Martin Cooper: That was April 3, 1973. I stood on Sixth Avenue in New York holding the Motorola cellular phone, which weighed nearly a kilo at that time, dialed a number, and the call went through. The call went via a mobile radio station to a landline in a skyscraper in New York. Nobody pays attention to anybody else in New York, but people were standing and gawking at us because they had never seen anybody on the street with a telephone before.
Who did you call?
Joel Engel, the head of the research department at AT&T, my rival. I said: "Hi Joel, it's Marty, Marty Cooper. I'm calling you from a cellular phone, on a real cellular phone, a personal, handheld, portable cellular phone." There was silence on the other end of the line. I think he was gritting his teeth. But we finished the phone call, and he was polite. To this day, Joel does not remember the phone call.
What was your eureka moment when you came up with the idea for a cellular phone?

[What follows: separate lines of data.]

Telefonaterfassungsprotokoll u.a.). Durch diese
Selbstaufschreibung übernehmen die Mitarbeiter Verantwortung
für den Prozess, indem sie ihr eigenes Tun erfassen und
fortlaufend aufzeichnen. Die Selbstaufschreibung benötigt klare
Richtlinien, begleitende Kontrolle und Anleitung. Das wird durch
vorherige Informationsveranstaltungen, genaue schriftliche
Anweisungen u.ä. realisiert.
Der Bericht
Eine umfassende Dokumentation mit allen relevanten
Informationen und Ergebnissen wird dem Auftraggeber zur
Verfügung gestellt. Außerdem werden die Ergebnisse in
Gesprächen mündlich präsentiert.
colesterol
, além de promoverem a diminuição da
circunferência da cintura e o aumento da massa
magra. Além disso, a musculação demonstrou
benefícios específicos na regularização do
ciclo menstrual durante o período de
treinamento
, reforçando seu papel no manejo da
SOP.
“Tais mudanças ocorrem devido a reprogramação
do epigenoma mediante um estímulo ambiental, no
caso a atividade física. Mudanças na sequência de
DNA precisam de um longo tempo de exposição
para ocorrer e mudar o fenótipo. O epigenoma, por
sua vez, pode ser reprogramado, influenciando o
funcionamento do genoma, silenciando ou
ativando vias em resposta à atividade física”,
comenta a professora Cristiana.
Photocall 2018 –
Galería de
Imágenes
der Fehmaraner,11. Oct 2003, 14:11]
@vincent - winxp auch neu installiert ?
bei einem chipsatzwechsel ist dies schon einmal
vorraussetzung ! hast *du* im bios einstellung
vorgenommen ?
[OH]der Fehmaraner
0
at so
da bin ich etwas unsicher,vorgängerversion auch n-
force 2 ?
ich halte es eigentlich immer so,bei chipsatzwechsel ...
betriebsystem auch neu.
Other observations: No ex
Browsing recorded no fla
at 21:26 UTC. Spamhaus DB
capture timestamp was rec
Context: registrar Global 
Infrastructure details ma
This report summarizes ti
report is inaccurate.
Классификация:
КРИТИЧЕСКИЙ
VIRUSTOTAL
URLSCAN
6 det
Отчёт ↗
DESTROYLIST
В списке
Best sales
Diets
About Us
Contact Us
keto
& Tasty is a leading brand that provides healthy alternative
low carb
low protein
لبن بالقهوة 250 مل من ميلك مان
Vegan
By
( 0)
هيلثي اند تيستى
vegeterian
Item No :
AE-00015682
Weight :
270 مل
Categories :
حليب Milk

I don't believe in the concept of the eureka moment. Innovation is the result of processes that slowly take form through observations. I was running the mobile radio business at Motorola, and especially the police and airport personnel were using the two-way radios at the time. That's when I observed that once people were connected, they could not give that up, and I realized how important personal connection is. Our competitors from the AT&T Bell Laboratories were also working on cellular telephones at that time, and in 1969 they announced a new car phone. I knew right away – Bell was wrong.
In what way?
Because for a hundred years, we had been trapped in our homes and our offices by wires. The future was handheld phones.
In the meantime, the cellular phone became the smartphone, and more than two-thirds of the 7.6 billion people in the world have a mobile device of some kind.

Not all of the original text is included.